What functionality does it provide?

“The flat, Earth-like world of Second Life is simulated on a large array of Debian servers, referred to as the Grid.[2] The world is divided into 256×256 m areas of land, called Regions. Each Region is simulated by a single named server instance, and is given a unique name and content rating (PG, Mature or Adult). Multiple server instances can be run on a single physical server, but generally each instance is given a dedicated CPU core of its own. Modern servers with two dual-core processors usually support four separate server instances.” (Wikipedia)

 How well does it runs?

“Each server instance runs a physics simulation to manage the collisions and interactions of all objects in that region. Objects can be nonphysical and nonmoving, or actively physical and movable. Complex shapes may be linked together in groups of up to 255 separate primitives. Additionally, each player’s avatar is treated as a physical object so that it may interact with physical objects in the world.[3](Wikipedia)

How is it used?

“Every item in the Second Life universe is referred to as an asset. This includes the shapes of the 3D objects known as primitives, the digital images referred to as textures that decorate primitives, digitized audio clips, avatar shape and appearance, avatar skin textures, LSL scripts, information written on notecards, and so on. Each asset is referenced with a universally unique identifier or UUID.[7] Assets are stored in their own dedicated MySQL server farm, comprising all data that has ever been created by anyone who has been in the SL world. As of December 2007, the total storage was estimated to consume 100 terabytes of server capacity.[8](Wikipedia)

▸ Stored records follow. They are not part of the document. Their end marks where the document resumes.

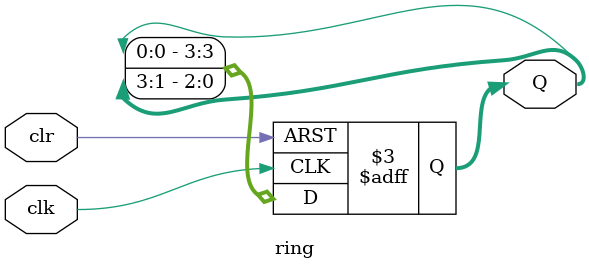
<source format=v>
`timescale 1ns / 1ps

module ring(clk,clr,Q);
	input clk;
	input clr;
    output [3:0] Q;
    reg [3:0] Q;

    always @(posedge clk or posedge clr)
	    begin
	      if(clr==1)
		      Q<=1;
	      else begin
		      Q[3] <= Q[0];
		      Q[2:0] <= Q[3:1];
		  end
    end
endmodule
</source>
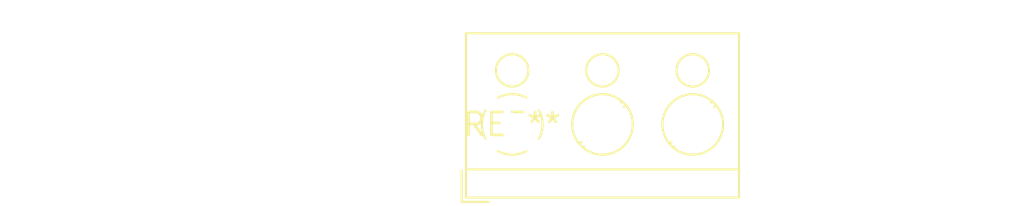
<source format=kicad_pcb>
(kicad_pcb (version 20240108) (generator pcbnew)

  (general
    (thickness 1.6)
  )

  (paper "A4")
  (layers
    (0 "F.Cu" signal)
    (31 "B.Cu" signal)
    (32 "B.Adhes" user "B.Adhesive")
    (33 "F.Adhes" user "F.Adhesive")
    (34 "B.Paste" user)
    (35 "F.Paste" user)
    (36 "B.SilkS" user "B.Silkscreen")
    (37 "F.SilkS" user "F.Silkscreen")
    (38 "B.Mask" user)
    (39 "F.Mask" user)
    (40 "Dwgs.User" user "User.Drawings")
    (41 "Cmts.User" user "User.Comments")
    (42 "Eco1.User" user "User.Eco1")
    (43 "Eco2.User" user "User.Eco2")
    (44 "Edge.Cuts" user)
    (45 "Margin" user)
    (46 "B.CrtYd" user "B.Courtyard")
    (47 "F.CrtYd" user "F.Courtyard")
    (48 "B.Fab" user)
    (49 "F.Fab" user)
    (50 "User.1" user)
    (51 "User.2" user)
    (52 "User.3" user)
    (53 "User.4" user)
    (54 "User.5" user)
    (55 "User.6" user)
    (56 "User.7" user)
    (57 "User.8" user)
    (58 "User.9" user)
  )

  (setup
    (pad_to_mask_clearance 0)
    (pcbplotparams
      (layerselection 0x00010fc_ffffffff)
      (plot_on_all_layers_selection 0x0000000_00000000)
      (disableapertmacros false)
      (usegerberextensions false)
      (usegerberattributes false)
      (usegerberadvancedattributes false)
      (creategerberjobfile false)
      (dashed_line_dash_ratio 12.000000)
      (dashed_line_gap_ratio 3.000000)
      (svgprecision 4)
      (plotframeref false)
      (viasonmask false)
      (mode 1)
      (useauxorigin false)
      (hpglpennumber 1)
      (hpglpenspeed 20)
      (hpglpendiameter 15.000000)
      (dxfpolygonmode false)
      (dxfimperialunits false)
      (dxfusepcbnewfont false)
      (psnegative false)
      (psa4output false)
      (plotreference false)
      (plotvalue false)
      (plotinvisibletext false)
      (sketchpadsonfab false)
      (subtractmaskfromsilk false)
      (outputformat 1)
      (mirror false)
      (drillshape 1)
      (scaleselection 1)
      (outputdirectory "")
    )
  )

  (net 0 "")

  (footprint "TerminalBlock_RND_205-00002_1x03_P5.00mm_Horizontal" (layer "F.Cu") (at 0 0))

)

</source>
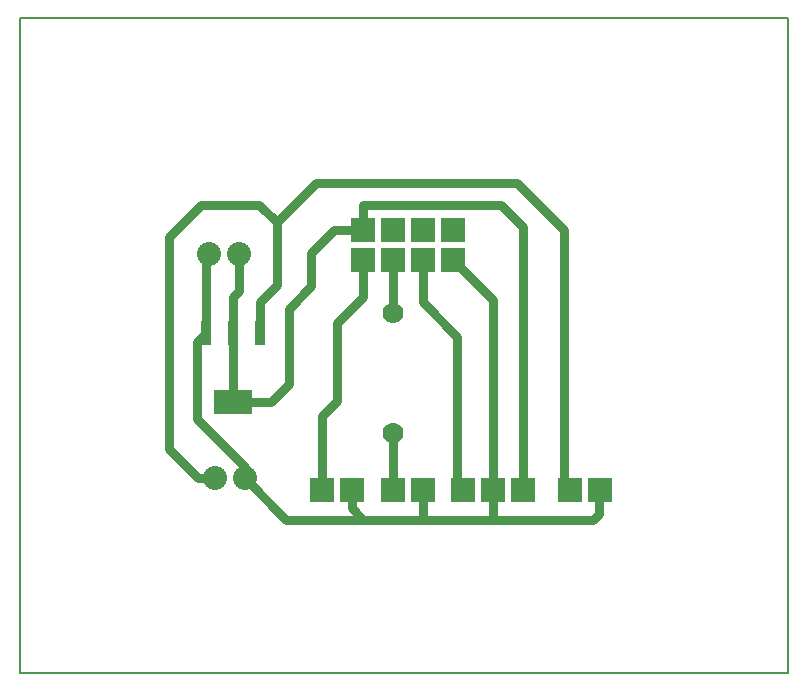
<source format=gbr>
G04 PROTEUS GERBER X2 FILE*
%TF.GenerationSoftware,Labcenter,Proteus,8.6-SP2-Build23525*%
%TF.CreationDate,2023-02-23T10:19:36+00:00*%
%TF.FileFunction,Copper,L2,Bot*%
%TF.FilePolarity,Positive*%
%TF.Part,Single*%
%FSLAX45Y45*%
%MOMM*%
G01*
%TA.AperFunction,Conductor*%
%ADD10C,0.787400*%
%TA.AperFunction,ComponentPad*%
%ADD11C,2.032000*%
%ADD12R,2.032000X2.032000*%
%TA.AperFunction,SMDPad,CuDef*%
%ADD13R,0.939800X2.159000*%
%ADD14R,3.251200X2.159000*%
%TA.AperFunction,ComponentPad*%
%ADD15C,1.778000*%
%TA.AperFunction,Profile*%
%ADD16C,0.203200*%
%TD.AperFunction*%
D10*
X+2750000Y+700000D02*
X+2750000Y+1184000D01*
X+1170000Y+2030000D02*
X+1170000Y+2674000D01*
X+1196000Y+2700000D01*
X+3600000Y+700000D02*
X+3600000Y+2308000D01*
X+3258000Y+2650000D01*
X+3600000Y+450000D02*
X+4450000Y+450000D01*
X+4500000Y+500000D01*
X+4500000Y+696000D01*
X+4504000Y+700000D01*
X+3600000Y+450000D02*
X+3000000Y+450000D01*
X+3600000Y+700000D02*
X+3600000Y+450000D01*
X+3000000Y+450000D02*
X+2500000Y+450000D01*
X+3000000Y+450000D02*
X+3004000Y+454000D01*
X+3004000Y+700000D01*
X+2500000Y+450000D02*
X+2404000Y+546000D01*
X+2404000Y+700000D01*
X+2750000Y+2650000D02*
X+2750000Y+2200000D01*
X+3346000Y+700000D02*
X+3300000Y+746000D01*
X+3300000Y+2000000D01*
X+3004000Y+2296000D01*
X+3004000Y+2650000D01*
X+1400000Y+2030000D02*
X+1400000Y+2338500D01*
X+1450000Y+2388500D01*
X+1450000Y+2700000D01*
X+1400000Y+2030000D02*
X+1400000Y+1450000D01*
X+2538000Y+3111500D02*
X+3669500Y+3111500D01*
X+3854000Y+2927000D01*
X+3854000Y+700000D01*
X+2496000Y+2904000D02*
X+2496000Y+3111500D01*
X+2538000Y+3111500D02*
X+2496000Y+3111500D01*
X+1400000Y+1450000D02*
X+1722667Y+1450000D01*
X+1873334Y+1600667D01*
X+1873334Y+2237333D01*
X+2063334Y+2427333D01*
X+2063334Y+2710667D01*
X+2186667Y+2834000D01*
X+2256667Y+2904000D01*
X+2496000Y+2904000D01*
X+1500000Y+800000D02*
X+1850000Y+450000D01*
X+2500000Y+450000D01*
X+1170000Y+2030000D02*
X+1092527Y+1952527D01*
X+1092527Y+1307473D01*
X+1500000Y+900000D01*
X+1500000Y+800000D01*
X+1768989Y+2968989D02*
X+1618746Y+3119232D01*
X+1125187Y+3119232D01*
X+853583Y+2847628D01*
X+853583Y+2334598D01*
X+853583Y+1046417D01*
X+1100000Y+800000D01*
X+1246000Y+800000D01*
X+1630000Y+2030000D02*
X+1630000Y+2296203D01*
X+1768989Y+2435192D01*
X+1768989Y+2968989D01*
X+1800000Y+3000000D01*
X+2100000Y+3300000D01*
X+3700000Y+3300000D01*
X+3800000Y+3300000D01*
X+4200000Y+2900000D01*
X+4200000Y+750000D01*
X+4250000Y+700000D01*
X+2496000Y+2650000D02*
X+2496000Y+2332303D01*
X+2337345Y+2173648D01*
X+2276988Y+2113291D01*
X+2276988Y+1459431D01*
X+2150000Y+1332443D01*
X+2150000Y+700000D01*
D11*
X+1450000Y+2700000D03*
X+1196000Y+2700000D03*
X+1246000Y+800000D03*
X+1500000Y+800000D03*
D12*
X+2750000Y+700000D03*
X+3004000Y+700000D03*
X+3346000Y+700000D03*
X+3600000Y+700000D03*
X+3854000Y+700000D03*
X+4504000Y+700000D03*
X+4250000Y+700000D03*
X+3258000Y+2904000D03*
X+3004000Y+2904000D03*
X+2750000Y+2904000D03*
X+2496000Y+2904000D03*
X+2496000Y+2650000D03*
X+2750000Y+2650000D03*
X+3004000Y+2650000D03*
X+3258000Y+2650000D03*
X+2150000Y+700000D03*
X+2404000Y+700000D03*
D13*
X+1170000Y+2030000D03*
X+1400000Y+2030000D03*
X+1630000Y+2030000D03*
D14*
X+1400000Y+1450000D03*
D15*
X+2750000Y+2200000D03*
X+2750000Y+1184000D03*
D16*
X-400000Y-850000D02*
X+6100000Y-850000D01*
X+6100000Y+4700000D01*
X-400000Y+4700000D01*
X-400000Y-850000D01*
M02*

</source>
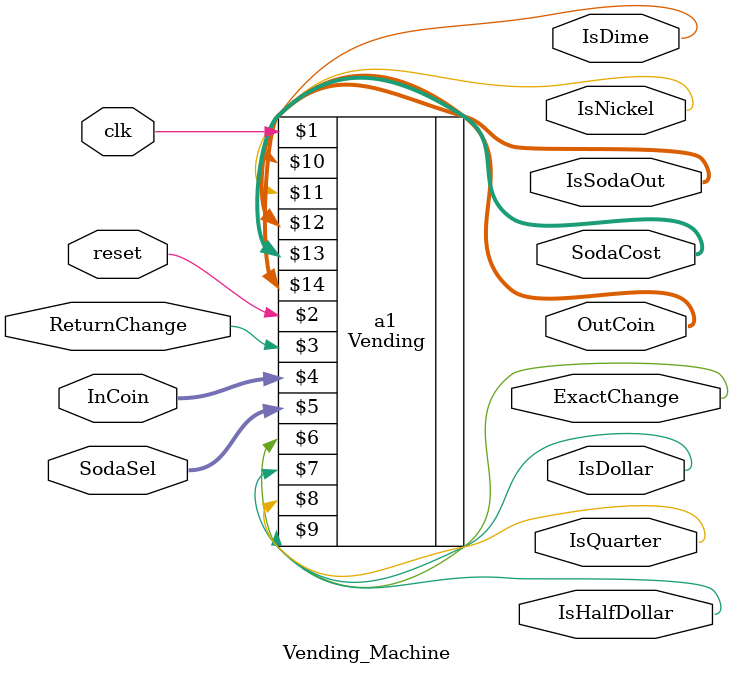
<source format=v>
`timescale 1ns / 1ps


module Vending_Machine(
    input clk, reset, ReturnChange,
    input [7:0] InCoin,
    input [2:0] SodaSel,
    output [5:0] IsSodaOut,
    output ExactChange, IsDollar, IsQuarter, IsHalfDollar, IsDime, IsNickel,
    output [7:0] OutCoin, SodaCost
    );
    
    

    
    Vending a1( clk, 
                reset, 
                ReturnChange,
                InCoin,
                SodaSel, 
                ExactChange, IsDollar, IsQuarter, IsHalfDollar, IsDime, IsNickel, IsSodaOut, 
                SodaCost, OutCoin);
    
    
endmodule

</source>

 How does it compare to others?

“Although Linden Lab’s Second Life Grid platform was not the first online virtual world entry, it has gained a large amount of attention due to its expanding user base and unique policy that allows participants to own the intellectual property rights to the inworld content that they create.” (Wikipedia)

What are your impressions of it? 

The first impressions are “Wow! This is out of this world!”, especially for a novice IT user (should I dare say ‘digitally and technically challenged’ user), who can be more than overwhelmed with the amount of technical information that is out there. But I’m sure all of the above comes down to the very basics of the IT – 0 (bit) and 01010101 (byte). I say this with minimum authority. As I scan down the info above, which is heavily copied from other sources, I cannot help but notice the references to ‘256×256 m areas of land’, or ‘255 primitives’, which are what IT is limited to, in my humble opinion. Perhaps, this is the “Wow!’ factor. The fact that Second Life exists, despite being limited to naughts and crosses, and only to the magic number of ‘255’. I can’t go into more details about this magic number, as it would need another blog entry, and perhaps a degree in IT. But I can say that the Second Life grid can provide all of the above (see the details in previous topics), with the given technology – net, subnet, servers, Debian servers…

Even for a novice like me, it’s quite impressive!